Like kings walking down a sidewalk lined with paupers, Louisiana guides have an embarrassment of riches.
In most coastal states, being able to boat five legal redfish is an accomplishment worth talking about for weeks. Likewise, holding up a strap loaded with ducks of every color and creed is a picture shared with real friends via text and virtual friends on social media.
In those states, it would be preposterous to even consider the stars aligning to make both happen between a single sunrise and sunset. But to many Louisiana guides, like Ryan Lambert, it’s just all in a day’s work.
“We have it so good down here,” Lambert said last week from one of his iconic green-roofed lodges in Buras. “Limits of ducks and limits of fish within just a couple of miles of each other.”
Customers who hire the crew at Cajun Fishing Adventures start their trips with a gourmet dinner in the evening before catching a few Zs and arising for an early breakfast. They then climb aboard radar-equipped boats that take them to the east side of the Mississippi River, where they transfer to duck boats that drive them directly into their blinds.
At 10:30 a.m., the guides call the hunt and usher the clients back to the lodge, where they feast on a hearty lunch.
“Then they rest while the guides are getting the boats together and changing clothes,” Lambert said. “Then it’s out to fish until dinner time. It’s all about hunting, fishing and eating down here. It’s a pretty good life.”
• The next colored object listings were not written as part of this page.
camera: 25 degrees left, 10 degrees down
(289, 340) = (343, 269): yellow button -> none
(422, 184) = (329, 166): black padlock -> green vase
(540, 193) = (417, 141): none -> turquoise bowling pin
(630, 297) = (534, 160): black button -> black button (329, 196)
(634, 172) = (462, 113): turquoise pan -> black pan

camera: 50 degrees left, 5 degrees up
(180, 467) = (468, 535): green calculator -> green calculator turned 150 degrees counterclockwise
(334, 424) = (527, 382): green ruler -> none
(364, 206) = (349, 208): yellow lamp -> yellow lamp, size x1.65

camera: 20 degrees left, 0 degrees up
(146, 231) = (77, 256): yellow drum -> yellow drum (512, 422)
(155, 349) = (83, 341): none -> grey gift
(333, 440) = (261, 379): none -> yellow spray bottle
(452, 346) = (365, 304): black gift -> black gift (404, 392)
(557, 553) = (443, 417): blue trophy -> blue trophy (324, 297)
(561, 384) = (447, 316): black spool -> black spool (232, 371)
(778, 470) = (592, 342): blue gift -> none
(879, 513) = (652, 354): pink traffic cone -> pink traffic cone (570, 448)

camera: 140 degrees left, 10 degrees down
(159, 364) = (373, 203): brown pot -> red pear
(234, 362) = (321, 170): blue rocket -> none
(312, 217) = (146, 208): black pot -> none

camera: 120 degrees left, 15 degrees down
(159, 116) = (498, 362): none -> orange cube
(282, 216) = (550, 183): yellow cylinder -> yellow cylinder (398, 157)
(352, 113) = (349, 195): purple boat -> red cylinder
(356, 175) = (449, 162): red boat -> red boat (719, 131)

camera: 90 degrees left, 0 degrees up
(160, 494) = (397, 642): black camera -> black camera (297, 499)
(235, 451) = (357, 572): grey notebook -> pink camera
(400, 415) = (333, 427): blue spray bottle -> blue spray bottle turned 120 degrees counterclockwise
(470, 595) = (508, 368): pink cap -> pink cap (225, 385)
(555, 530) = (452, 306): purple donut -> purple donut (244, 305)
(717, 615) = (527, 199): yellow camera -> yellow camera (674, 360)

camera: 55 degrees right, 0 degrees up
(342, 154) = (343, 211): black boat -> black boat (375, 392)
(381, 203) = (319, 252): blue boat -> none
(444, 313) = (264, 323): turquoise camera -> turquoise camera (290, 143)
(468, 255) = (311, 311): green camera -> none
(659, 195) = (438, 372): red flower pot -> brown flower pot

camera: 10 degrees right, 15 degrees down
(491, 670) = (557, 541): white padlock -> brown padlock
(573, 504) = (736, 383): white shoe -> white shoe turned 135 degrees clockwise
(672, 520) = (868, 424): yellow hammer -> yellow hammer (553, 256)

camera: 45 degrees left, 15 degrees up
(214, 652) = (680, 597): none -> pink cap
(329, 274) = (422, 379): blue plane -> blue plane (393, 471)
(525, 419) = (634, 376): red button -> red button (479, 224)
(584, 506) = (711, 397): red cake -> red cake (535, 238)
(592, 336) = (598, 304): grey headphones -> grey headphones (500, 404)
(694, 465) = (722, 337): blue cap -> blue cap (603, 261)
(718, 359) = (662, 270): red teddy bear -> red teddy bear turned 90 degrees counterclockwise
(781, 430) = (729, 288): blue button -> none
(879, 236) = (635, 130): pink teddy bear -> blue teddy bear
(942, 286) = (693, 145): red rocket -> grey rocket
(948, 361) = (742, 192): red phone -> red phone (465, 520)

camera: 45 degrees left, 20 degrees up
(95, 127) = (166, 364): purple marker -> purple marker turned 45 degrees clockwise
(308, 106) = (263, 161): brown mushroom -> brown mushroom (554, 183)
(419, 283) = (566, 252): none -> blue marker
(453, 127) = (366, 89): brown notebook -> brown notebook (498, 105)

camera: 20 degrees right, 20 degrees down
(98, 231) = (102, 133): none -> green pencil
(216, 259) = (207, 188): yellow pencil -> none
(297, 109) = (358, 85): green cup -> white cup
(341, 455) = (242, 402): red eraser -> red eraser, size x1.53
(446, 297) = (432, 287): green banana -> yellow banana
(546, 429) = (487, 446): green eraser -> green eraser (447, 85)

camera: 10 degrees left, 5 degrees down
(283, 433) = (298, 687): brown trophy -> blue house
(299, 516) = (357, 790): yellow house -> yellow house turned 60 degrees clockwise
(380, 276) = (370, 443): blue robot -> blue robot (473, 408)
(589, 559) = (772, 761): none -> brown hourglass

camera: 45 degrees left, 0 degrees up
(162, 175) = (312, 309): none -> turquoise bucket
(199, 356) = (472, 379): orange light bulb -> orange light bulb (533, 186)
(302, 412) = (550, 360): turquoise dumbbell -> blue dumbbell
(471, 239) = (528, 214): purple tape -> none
It was an especially good life earlier in the month, Lambert said.
“The first six days of the duck season were unbelievably good,” he said. “We had limits in every blind. Then the ducks left the building. Usually, there are 10,000 out in the bay, but right now, there are none. I’ve never seen anything like it.”
Lambert guesses the mass exodus had two main causes.
“When you have 400 boats go out in one day out of Venice, and you put that kind of pressure on them, it’s going to have an effect,” he said. “Plus, with the full moon coming in, they just moved out to the Gulf. They’ll go 10 miles out, and just come in at night to feed.”
The bags during the good first week were comprised mostly of teal, Lambert said.
“We had lots of bluewings, which is unusual for us during the big-duck season. Usually they’re gone by now,” he said. “But we didn’t have that many fronts between teal season and big season.
“We also had more ringnecks than I’ve ever seen in my life in the Buras/Venice area. Plenty ringnecks, but there’s been a distinct lack of gadwalls and pintails.”
Lambert said canvasbacks haven’t yet arrived, but he’s watching the trends across the continent and expects them to make it to Louisiana any day.
He was also hopeful an approaching front would push more ducks of all varieties down and force the ones in the Gulf to move back in to protected water.
Although the duck hunting in recent days has trended downward, that’s certainly not true of the fishing, Lambert said.
“The fishing has been really good,” he said. “In fact, two days this week, I told the people, ‘I can’t take your money; the birds aren’t here.’ So we just fished. You can’t help that the ducks aren’t there. You have to be honest.
“Most of us are catching between 20 and 40 trout per trip, and we’re getting our redfish limits. Yesterday, we caught a few trout, and the tide was falling hard, so I told the customers, ‘I know for certain we can catch limits of redfish sight-fishing,’ so that’s what we went and did.
“The water is crystal clear. Once it gets cold, the algae drops out and it gets gorgeous. You can see every fish in the water.”
The trout are exclusively on the west side, Lambert said, because a jump in the river has dirtied the water on the east side.
“You can also go a little further west toward Port Sulphur around Lake Washington,” he said. “They’ve got trout there. There’s a few in Buras and some around Hospital Bay.”
As long as the weather stays moderate, Lambert sees no slowdown in the fishing action, and he expects more duck days like the first week than the second one.
An embarrassment of riches — indeed.